Discussion of FLA ruling on guns in parking lots

Posted by David Hardy · 31 July 2008 01:45 PM

A clear discussion, at last, in the St. Petersburg Times. The ruling apparently upheld rights of employees to have guns in parked cars, but not the right of customers to. The latter was keyed to how the legislature worded the statute, so they can amend it to cure the problem.

In the meantime, I wonder how a company would enforce against a customer anyway? They can always demand to search employees' cars with threat of firing them, but a customer has a right to tell them to go to. I doubt any commercial establishment that actually searched customers' cars as a condition to coming into the store would be in business very long.

· State legislation

2 Comments | Leave a comment

Gregory Morris | July 31, 2008 7:37 PM | Reply

Maybe they'll just ask to search cars with NRA stickers on the side?

This is the reason I think the law is really a solution in search of a problem... current Florida law gives no legal weight to "no guns allowed" signs.
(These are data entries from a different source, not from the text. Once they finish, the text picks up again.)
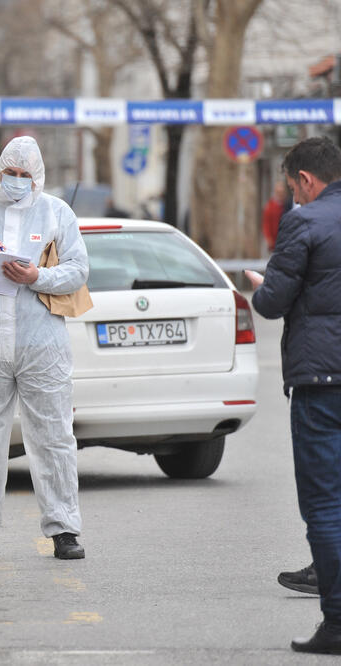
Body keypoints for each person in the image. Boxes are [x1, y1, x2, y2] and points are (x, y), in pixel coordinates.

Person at [0, 136, 89, 563]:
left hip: (42, 345)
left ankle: (64, 529)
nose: (18, 181)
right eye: (12, 173)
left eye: (26, 175)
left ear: (38, 177)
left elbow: (78, 271)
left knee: (53, 437)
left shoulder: (57, 213)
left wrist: (36, 277)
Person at [245, 136, 341, 654]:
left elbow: (273, 302)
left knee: (326, 505)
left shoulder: (304, 222)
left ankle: (338, 624)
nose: (294, 198)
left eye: (292, 188)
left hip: (321, 383)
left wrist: (263, 285)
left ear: (304, 179)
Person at [261, 180, 292, 252]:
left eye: (282, 192)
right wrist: (269, 238)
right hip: (275, 239)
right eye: (279, 192)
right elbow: (266, 223)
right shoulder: (270, 206)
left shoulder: (288, 205)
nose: (281, 195)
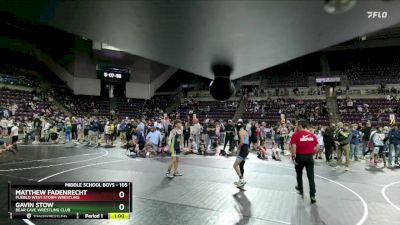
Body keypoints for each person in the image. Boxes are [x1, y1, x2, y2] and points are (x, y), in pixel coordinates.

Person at [290, 120, 318, 204]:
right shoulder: (312, 135)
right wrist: (313, 154)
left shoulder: (295, 135)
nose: (296, 127)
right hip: (309, 157)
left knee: (299, 174)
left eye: (297, 125)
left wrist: (293, 156)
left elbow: (294, 146)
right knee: (311, 177)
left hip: (300, 157)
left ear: (300, 126)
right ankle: (312, 196)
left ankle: (300, 189)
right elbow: (317, 146)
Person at [233, 122, 249, 188]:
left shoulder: (240, 132)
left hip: (243, 150)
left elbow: (242, 142)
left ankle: (241, 180)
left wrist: (238, 148)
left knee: (235, 166)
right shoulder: (245, 131)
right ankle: (241, 180)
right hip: (246, 149)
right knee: (241, 165)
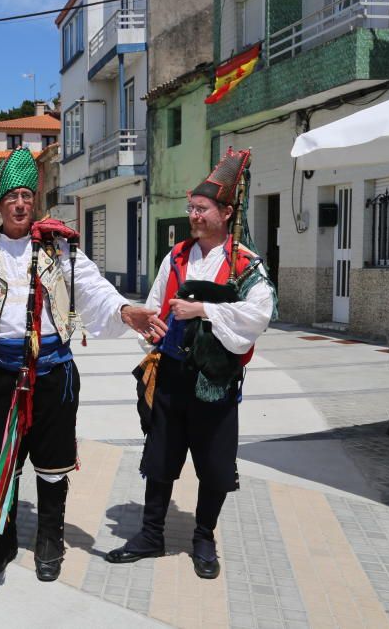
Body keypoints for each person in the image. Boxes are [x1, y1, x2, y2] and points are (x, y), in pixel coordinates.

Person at [0, 147, 157, 582]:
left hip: (54, 373)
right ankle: (2, 538)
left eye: (26, 195)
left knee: (54, 461)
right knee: (5, 459)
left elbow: (94, 291)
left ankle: (50, 539)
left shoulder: (61, 250)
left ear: (33, 202)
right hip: (2, 373)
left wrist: (125, 312)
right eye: (11, 197)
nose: (20, 204)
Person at [104, 148, 276, 580]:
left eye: (202, 209)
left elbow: (260, 314)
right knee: (159, 458)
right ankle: (150, 534)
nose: (194, 216)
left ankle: (203, 538)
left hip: (215, 381)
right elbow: (155, 304)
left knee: (215, 466)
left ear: (226, 212)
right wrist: (149, 323)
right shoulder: (177, 256)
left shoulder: (245, 263)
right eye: (191, 209)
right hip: (171, 374)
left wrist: (204, 311)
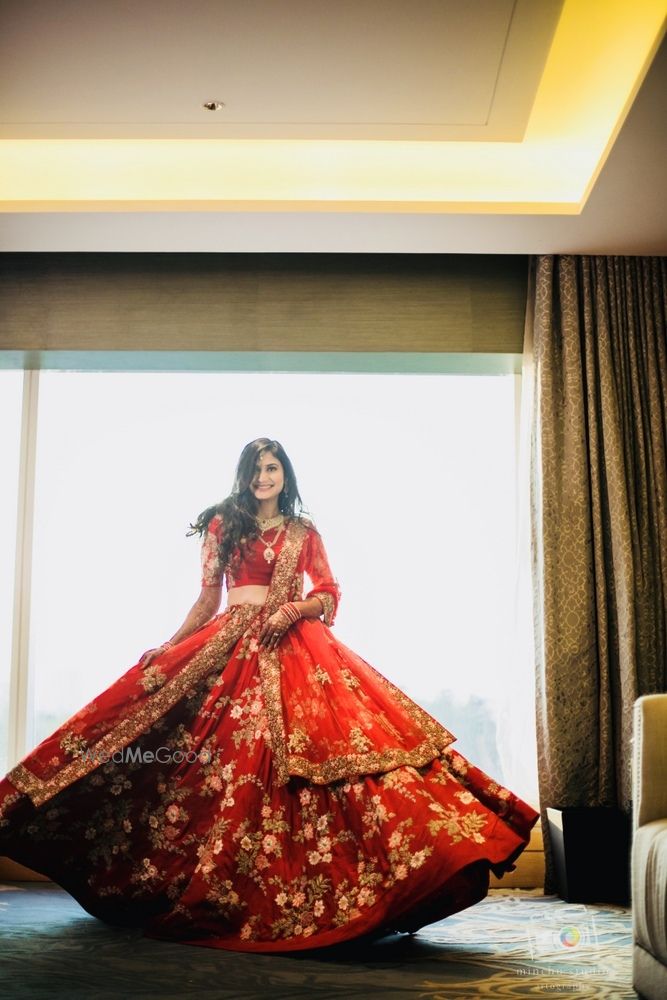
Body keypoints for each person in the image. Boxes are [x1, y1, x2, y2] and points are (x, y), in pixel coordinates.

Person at [0, 437, 539, 953]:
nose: (263, 477)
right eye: (256, 468)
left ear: (286, 475)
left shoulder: (304, 532)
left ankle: (380, 882)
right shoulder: (222, 523)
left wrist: (293, 609)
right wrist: (170, 646)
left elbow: (328, 594)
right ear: (244, 476)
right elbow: (208, 596)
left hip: (294, 643)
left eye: (272, 468)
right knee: (188, 749)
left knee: (345, 747)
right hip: (230, 643)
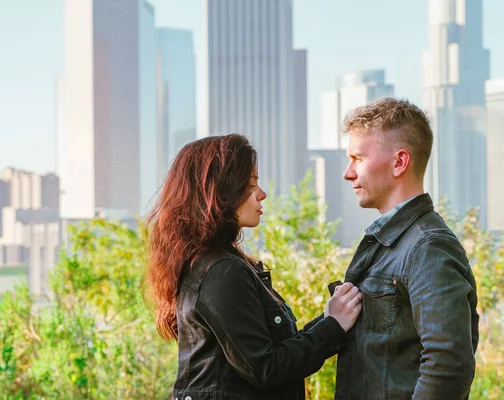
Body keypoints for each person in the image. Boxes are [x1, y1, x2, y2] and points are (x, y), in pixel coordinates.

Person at [146, 134, 363, 400]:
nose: (262, 194)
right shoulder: (220, 271)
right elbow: (266, 369)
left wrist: (331, 320)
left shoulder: (216, 263)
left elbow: (272, 350)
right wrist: (333, 327)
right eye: (250, 185)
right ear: (221, 191)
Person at [335, 97, 479, 399]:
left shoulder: (428, 247)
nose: (348, 172)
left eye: (358, 158)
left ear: (399, 162)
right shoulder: (388, 243)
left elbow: (448, 363)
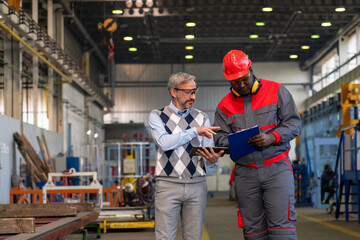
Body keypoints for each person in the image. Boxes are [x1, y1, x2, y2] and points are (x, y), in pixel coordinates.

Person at [214, 50, 301, 240]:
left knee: (282, 232)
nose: (242, 84)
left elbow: (294, 123)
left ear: (251, 69)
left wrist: (274, 137)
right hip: (246, 173)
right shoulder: (224, 106)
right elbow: (219, 138)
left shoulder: (276, 91)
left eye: (244, 79)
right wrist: (234, 141)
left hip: (276, 168)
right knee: (253, 232)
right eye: (236, 82)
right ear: (228, 80)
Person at [149, 72, 224, 240]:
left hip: (197, 185)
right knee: (164, 237)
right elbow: (164, 143)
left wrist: (212, 161)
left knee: (193, 237)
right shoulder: (157, 115)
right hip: (167, 185)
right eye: (189, 92)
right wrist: (194, 131)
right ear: (174, 92)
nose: (193, 96)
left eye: (195, 91)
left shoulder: (202, 117)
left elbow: (208, 152)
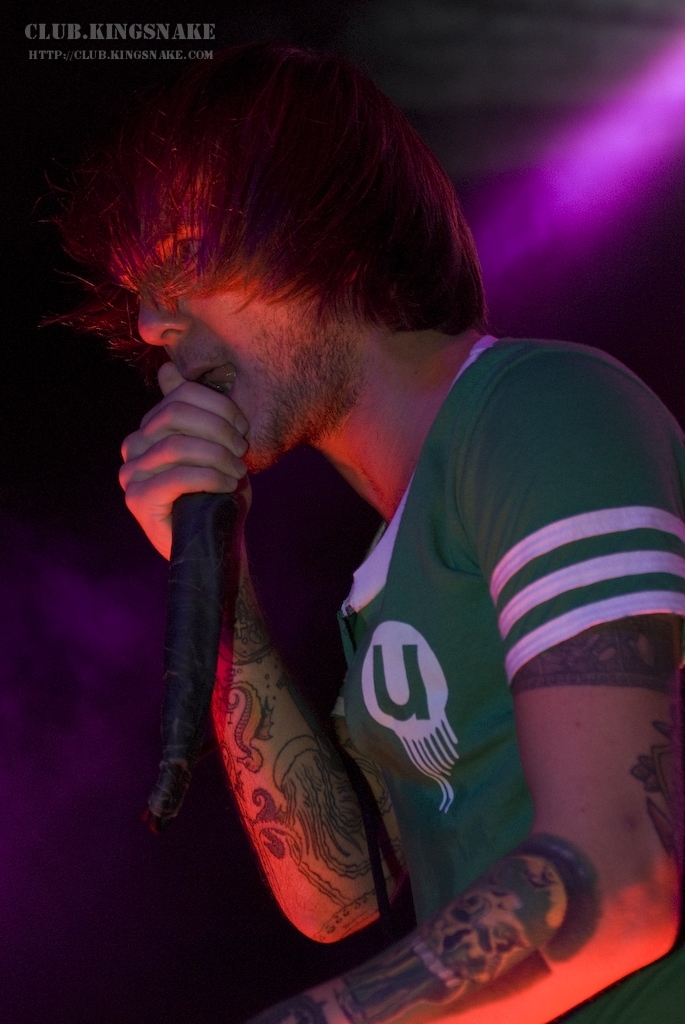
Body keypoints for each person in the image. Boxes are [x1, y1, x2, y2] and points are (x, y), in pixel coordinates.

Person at [59, 42, 684, 1024]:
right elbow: (338, 891)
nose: (148, 324)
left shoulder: (538, 411)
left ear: (320, 229)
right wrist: (218, 580)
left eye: (182, 254)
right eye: (139, 292)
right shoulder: (387, 576)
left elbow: (618, 883)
That means, as a customer, I can still carry my firearm onto a business's property either in my car or concealed on my hip. The only way I could face prosecution is if the owner discovers my firearms and I fail to leave upon their request.

So this is really a non-issue.

wrangler5 | August 1, 2008 12:00 PM | Reply

I have had a chance to read the entire opinion in this case. It is a VERY well written piece, and preserves the core of the original legislation - CCW holders may keep guns in their cars on their employer's parking lots. (The original bill allowed ALL employees to keep guns in their cars, but before final passage this was cut back to CCW holders only, presumably for internal political reasons.)

The part of the opinion that deals with businesses being able to keep CUSTOMERS from having guns in their cars is, as I read it, an (intellectually) accurate but (practically) irrelevant excursion into statutory and constitutional analysis. It is based on the very specific statutory definitions of the terms "employee" and "employer," which the judge observed "do not comport with ordinary English usage nor with the terms' commonly applied legal definitions." These definitions would have made sense when the law applied to all employees, but they became irrational (and were not changed) when the law's coverage was cut back to employees with CCW permits only.

There is little if any opposition in Florida to guns in cars. I have visited Florida at least once a year for the past 30 years and have never seen a parking lot posted against guns (for that matter, I haven't seen a business posted, either.) So the judge's decision that a business MAY forbid guns in customers' cars in its parking lot probably will have zero effect on the ground.